Julian Assange's lawyer won a two-week reprieve to review today's decision by Britain's Supreme Court to deport the WikiLeaks boss to Sweden.
Britain’s Supreme Court ruled Wednesday that Wikileaks founder Julian Assange should be deported to Sweden to face questioning on sex-crime allegations, but Mr. Assange’s lawyer then won a surprise 14-day reprieve that has sent the legal fight into uncharted territory.
Assange shot to international notoriety in 2010 when his website published hundreds of thousands of classified US documents, including sensitive diplomatic cables. As he rose in prominence that year, two Swedish women alleged he sexually molested them. Swedish authorities want to question Assange, who maintains the sex was consensual and alleges the allegations are politically motivated.
In a 5-2 decision, the British court dealt a blow to Assange’s nearly two-year legal effort to stave off extradition to Sweden.
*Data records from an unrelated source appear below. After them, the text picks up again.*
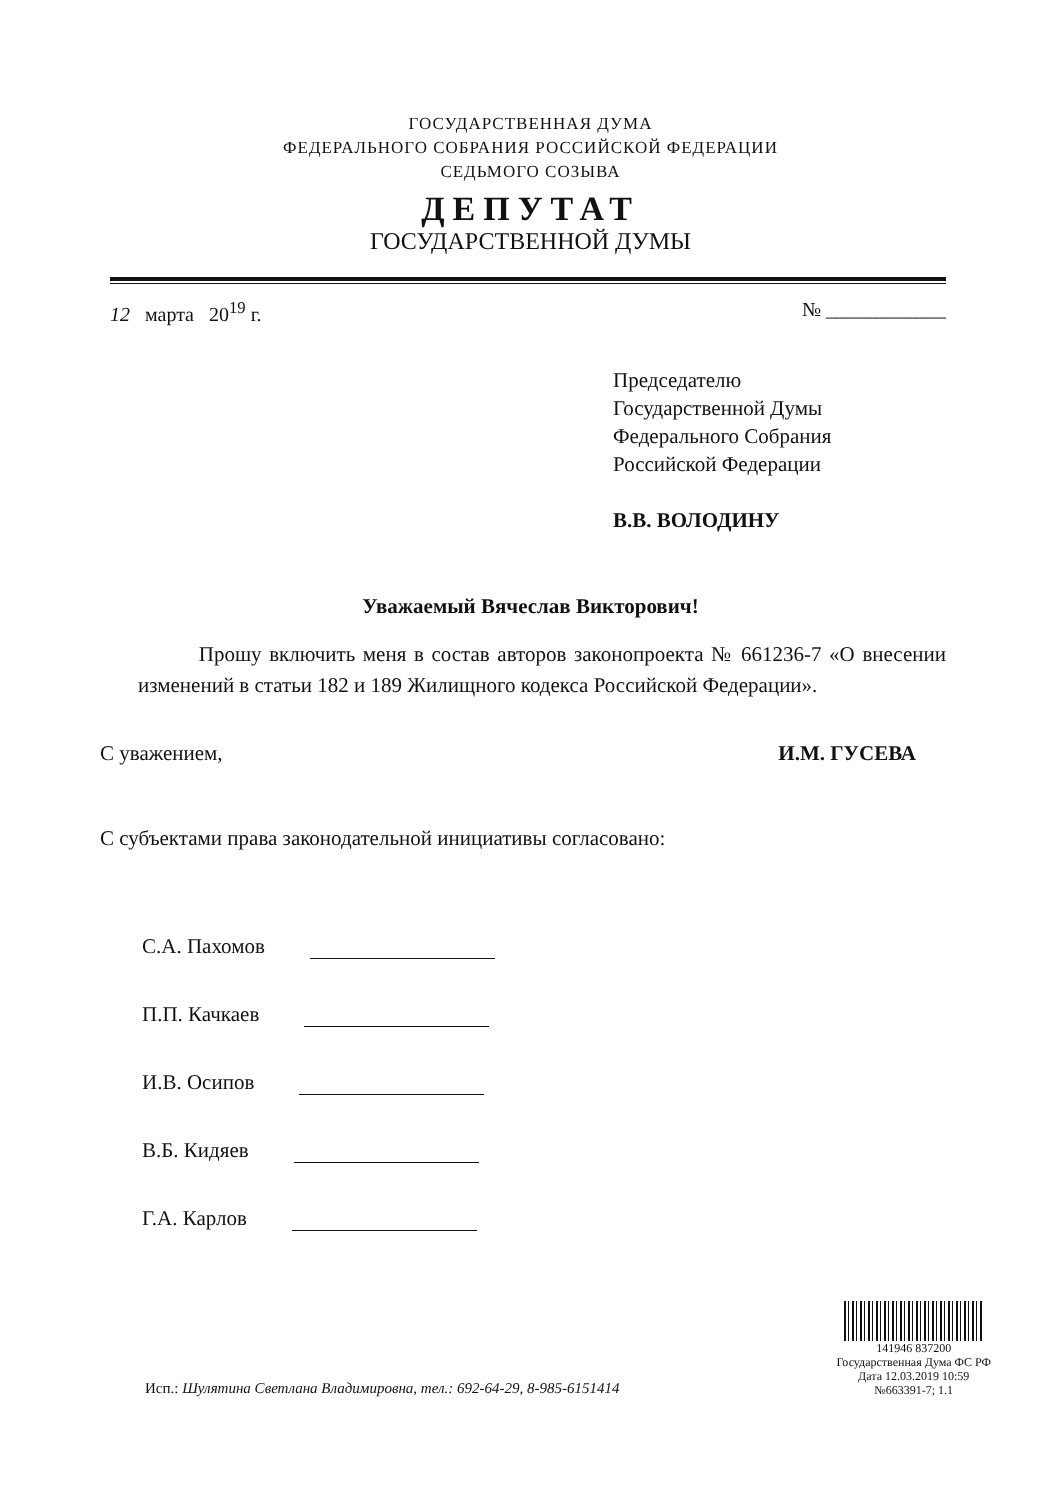ГОСУДАРСТВЕННАЯ ДУМА
ФЕДЕРАЛЬНОГО СОБРАНИЯ РОССИЙСКОЙ ФЕДЕРАЦИИ
СЕДЬМОГО СОЗЫВА
ДЕПУТАТ
ГОСУДАРСТВЕННОЙ ДУМЫ
12 марта 20<sup>19</sup> г. № ____________
Председателю
Государственной Думы
Федерального Собрания
Российской Федерации
В.В. ВОЛОДИНУ
Уважаемый Вячеслав Викторович!
Прошу включить меня в состав авторов законопроекта № 661236-7 «О внесении изменений в статьи 182 и 189 Жилищного кодекса Российской Федерации».
С уважением, И.М. ГУСЕВА
С субъектами права законодательной инициативы согласовано:
С.А. Пахомов
П.П. Качкаев
И.В. Осипов
В.Б. Кидяев
Г.А. Карлов
Исп.: Шулятина Светлана Владимировна, тел.: 692-64-29, 8-985-6151414
141946 837200
Государственная Дума ФС РФ
Дата 12.03.2019 10:59
№663391-7; 1.1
But after the verdict was delivered, Assange’s lawyer Dinah Rose asked for two weeks to review the decision, arguing that it hinged on a legal point not addressed by either side in a February court hearing.
The court granted the unusual request, giving Assange’s team the chance to apply to reopen the case. Such a turn of events has only occurred once before at the top of the British court system, and for different reasons, meaning the effort to move Assange to Sweden just got more uncertain and protracted.